[Python] I'm trying to retrieve any element in an XML document that has an href
attribute, at any level of the XML document. For example:
<OuterElement href='a.com'>
<InnerElement>
<NestedInner href='b.com' />
<NestedInner href='c.com' />
<NestedInner />
</InnerElement>
<InnerElement href='d.com'/>
</OuterElement>
Would retrieve the following elements (as lxml element objects,simplified for visual clarity):
[<OuterElement href='a.com'>, <NestedInner href='b.com' />, <NestedInner href='c.com' />, <InnerElement href='d.com'/>]
I've tried using the following code to retrieve any element with an href tag, but it retrieves zero elements on a file full of elements with href attributes:
with(open(file, 'rb')) as f:
xml_tree = etree.parse(f)
href_elements = xml_tree.xpath(".//*[@href]")
Shouldn't this code select any element (.//*
) with the specified attribute ([@href]
)?
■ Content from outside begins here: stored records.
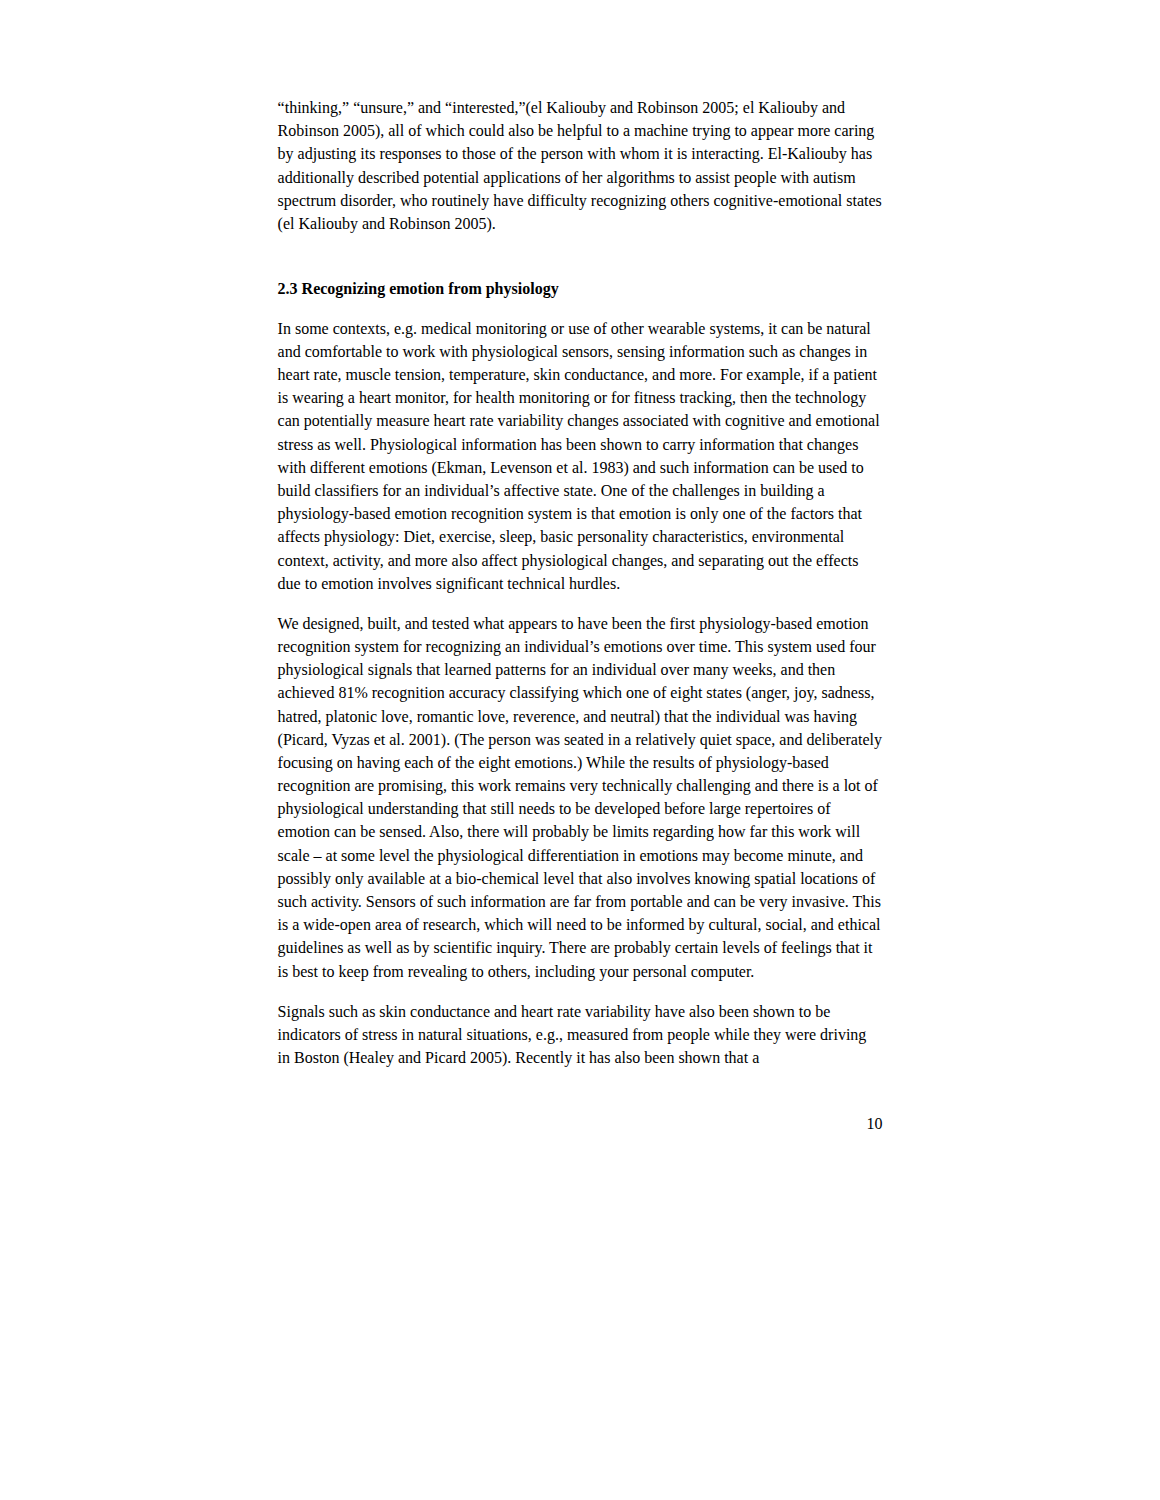“thinking,” “unsure,” and “interested,”(el Kaliouby and Robinson 2005; el Kaliouby and Robinson 2005), all of which could also be helpful to a machine trying to appear more caring by adjusting its responses to those of the person with whom it is interacting. El-Kaliouby has additionally described potential applications of her algorithms to assist people with autism spectrum disorder, who routinely have difficulty recognizing others cognitive-emotional states (el Kaliouby and Robinson 2005).
2.3 Recognizing emotion from physiology
In some contexts, e.g. medical monitoring or use of other wearable systems, it can be natural and comfortable to work with physiological sensors, sensing information such as changes in heart rate, muscle tension, temperature, skin conductance, and more. For example, if a patient is wearing a heart monitor, for health monitoring or for fitness tracking, then the technology can potentially measure heart rate variability changes associated with cognitive and emotional stress as well. Physiological information has been shown to carry information that changes with different emotions (Ekman, Levenson et al. 1983) and such information can be used to build classifiers for an individual’s affective state. One of the challenges in building a physiology-based emotion recognition system is that emotion is only one of the factors that affects physiology: Diet, exercise, sleep, basic personality characteristics, environmental context, activity, and more also affect physiological changes, and separating out the effects due to emotion involves significant technical hurdles.
We designed, built, and tested what appears to have been the first physiology-based emotion recognition system for recognizing an individual’s emotions over time. This system used four physiological signals that learned patterns for an individual over many weeks, and then achieved 81% recognition accuracy classifying which one of eight states (anger, joy, sadness, hatred, platonic love, romantic love, reverence, and neutral) that the individual was having (Picard, Vyzas et al. 2001). (The person was seated in a relatively quiet space, and deliberately focusing on having each of the eight emotions.) While the results of physiology-based recognition are promising, this work remains very technically challenging and there is a lot of physiological understanding that still needs to be developed before large repertoires of emotion can be sensed. Also, there will probably be limits regarding how far this work will scale – at some level the physiological differentiation in emotions may become minute, and possibly only available at a bio-chemical level that also involves knowing spatial locations of such activity. Sensors of such information are far from portable and can be very invasive. This is a wide-open area of research, which will need to be informed by cultural, social, and ethical guidelines as well as by scientific inquiry. There are probably certain levels of feelings that it is best to keep from revealing to others, including your personal computer.
Signals such as skin conductance and heart rate variability have also been shown to be indicators of stress in natural situations, e.g., measured from people while they were driving in Boston (Healey and Picard 2005). Recently it has also been shown that a
10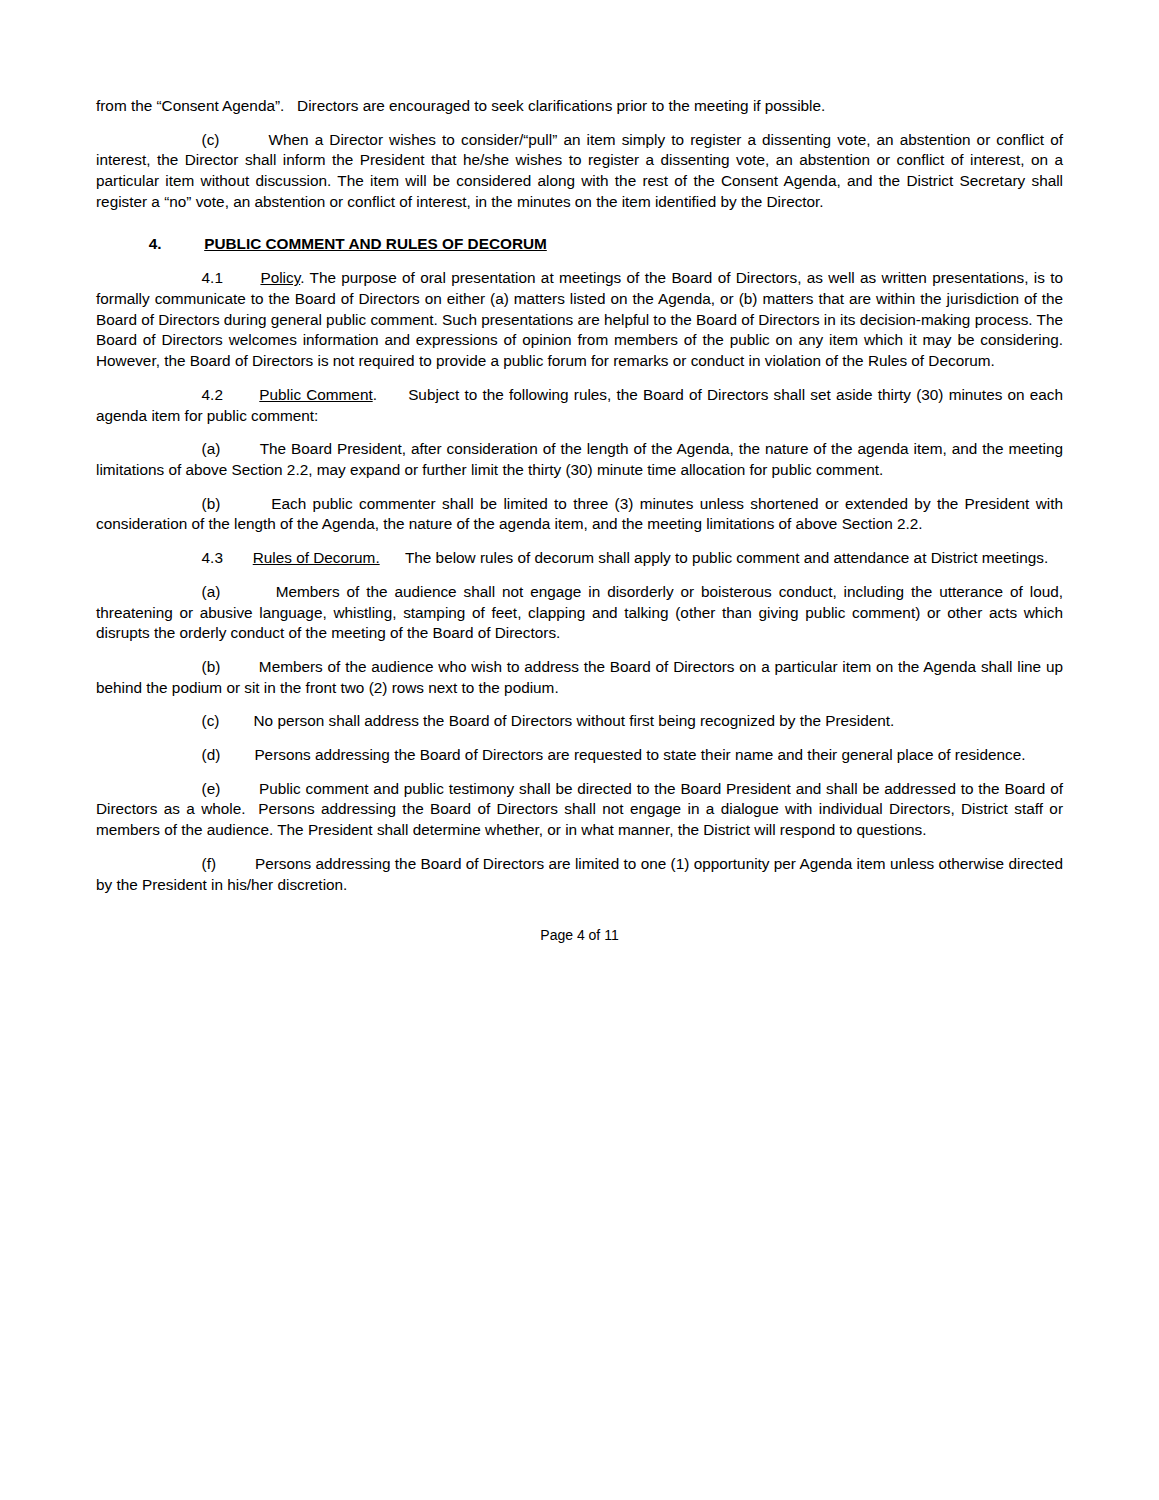from the “Consent Agenda”. Directors are encouraged to seek clarifications prior to the meeting if possible.
(c) When a Director wishes to consider/“pull” an item simply to register a dissenting vote, an abstention or conflict of interest, the Director shall inform the President that he/she wishes to register a dissenting vote, an abstention or conflict of interest, on a particular item without discussion. The item will be considered along with the rest of the Consent Agenda, and the District Secretary shall register a “no” vote, an abstention or conflict of interest, in the minutes on the item identified by the Director.
4. PUBLIC COMMENT AND RULES OF DECORUM
4.1 Policy. The purpose of oral presentation at meetings of the Board of Directors, as well as written presentations, is to formally communicate to the Board of Directors on either (a) matters listed on the Agenda, or (b) matters that are within the jurisdiction of the Board of Directors during general public comment. Such presentations are helpful to the Board of Directors in its decision-making process. The Board of Directors welcomes information and expressions of opinion from members of the public on any item which it may be considering. However, the Board of Directors is not required to provide a public forum for remarks or conduct in violation of the Rules of Decorum.
4.2 Public Comment. Subject to the following rules, the Board of Directors shall set aside thirty (30) minutes on each agenda item for public comment:
(a) The Board President, after consideration of the length of the Agenda, the nature of the agenda item, and the meeting limitations of above Section 2.2, may expand or further limit the thirty (30) minute time allocation for public comment.
(b) Each public commenter shall be limited to three (3) minutes unless shortened or extended by the President with consideration of the length of the Agenda, the nature of the agenda item, and the meeting limitations of above Section 2.2.
4.3 Rules of Decorum. The below rules of decorum shall apply to public comment and attendance at District meetings.
(a) Members of the audience shall not engage in disorderly or boisterous conduct, including the utterance of loud, threatening or abusive language, whistling, stamping of feet, clapping and talking (other than giving public comment) or other acts which disrupts the orderly conduct of the meeting of the Board of Directors.
(b) Members of the audience who wish to address the Board of Directors on a particular item on the Agenda shall line up behind the podium or sit in the front two (2) rows next to the podium.
(c) No person shall address the Board of Directors without first being recognized by the President.
(d) Persons addressing the Board of Directors are requested to state their name and their general place of residence.
(e) Public comment and public testimony shall be directed to the Board President and shall be addressed to the Board of Directors as a whole. Persons addressing the Board of Directors shall not engage in a dialogue with individual Directors, District staff or members of the audience. The President shall determine whether, or in what manner, the District will respond to questions.
(f) Persons addressing the Board of Directors are limited to one (1) opportunity per Agenda item unless otherwise directed by the President in his/her discretion.
Page 4 of 11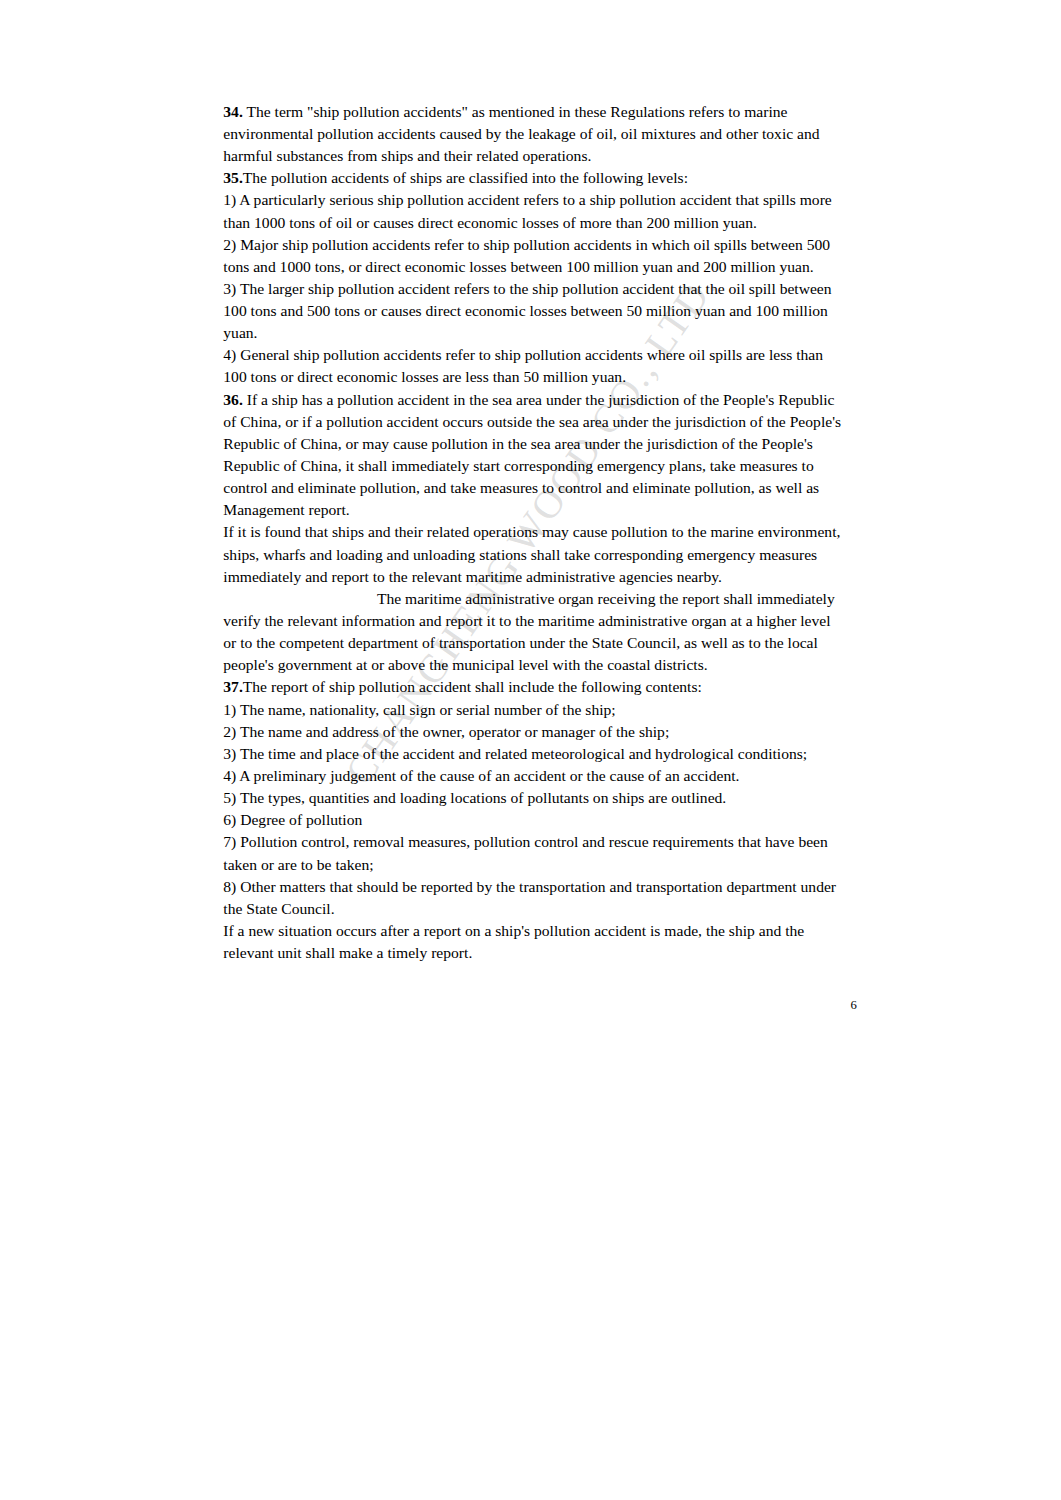CHANGHENG WOOD CO., LTD.
34. The term "ship pollution accidents" as mentioned in these Regulations refers to marine environmental pollution accidents caused by the leakage of oil, oil mixtures and other toxic and harmful substances from ships and their related operations.
35. The pollution accidents of ships are classified into the following levels:
1) A particularly serious ship pollution accident refers to a ship pollution accident that spills more than 1000 tons of oil or causes direct economic losses of more than 200 million yuan.
2) Major ship pollution accidents refer to ship pollution accidents in which oil spills between 500 tons and 1000 tons, or direct economic losses between 100 million yuan and 200 million yuan.
3) The larger ship pollution accident refers to the ship pollution accident that the oil spill between 100 tons and 500 tons or causes direct economic losses between 50 million yuan and 100 million yuan.
4) General ship pollution accidents refer to ship pollution accidents where oil spills are less than 100 tons or direct economic losses are less than 50 million yuan.
36. If a ship has a pollution accident in the sea area under the jurisdiction of the People's Republic of China, or if a pollution accident occurs outside the sea area under the jurisdiction of the People's Republic of China, or may cause pollution in the sea area under the jurisdiction of the People's Republic of China, it shall immediately start corresponding emergency plans, take measures to control and eliminate pollution, and take measures to control and eliminate pollution, as well as Management report.
If it is found that ships and their related operations may cause pollution to the marine environment, ships, wharfs and loading and unloading stations shall take corresponding emergency measures immediately and report to the relevant maritime administrative agencies nearby. The maritime administrative organ receiving the report shall immediately verify the relevant information and report it to the maritime administrative organ at a higher level or to the competent department of transportation under the State Council, as well as to the local people's government at or above the municipal level with the coastal districts.
37. The report of ship pollution accident shall include the following contents:
1) The name, nationality, call sign or serial number of the ship;
2) The name and address of the owner, operator or manager of the ship;
3) The time and place of the accident and related meteorological and hydrological conditions;
4) A preliminary judgement of the cause of an accident or the cause of an accident.
5) The types, quantities and loading locations of pollutants on ships are outlined.
6) Degree of pollution
7) Pollution control, removal measures, pollution control and rescue requirements that have been taken or are to be taken;
8) Other matters that should be reported by the transportation and transportation department under the State Council.
If a new situation occurs after a report on a ship's pollution accident is made, the ship and the relevant unit shall make a timely report.
6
From my understanding (definitely correct me if I am wrong, I most likely am), href_elements
should be an array of lxml element objects that each have an href attribute.
important clarification: I have seen many people asking about xpath on Stack Overflow, but I have yet to find a solved question about how to search through all elements in an xml and retrieve every element that fits a criteria (such as href).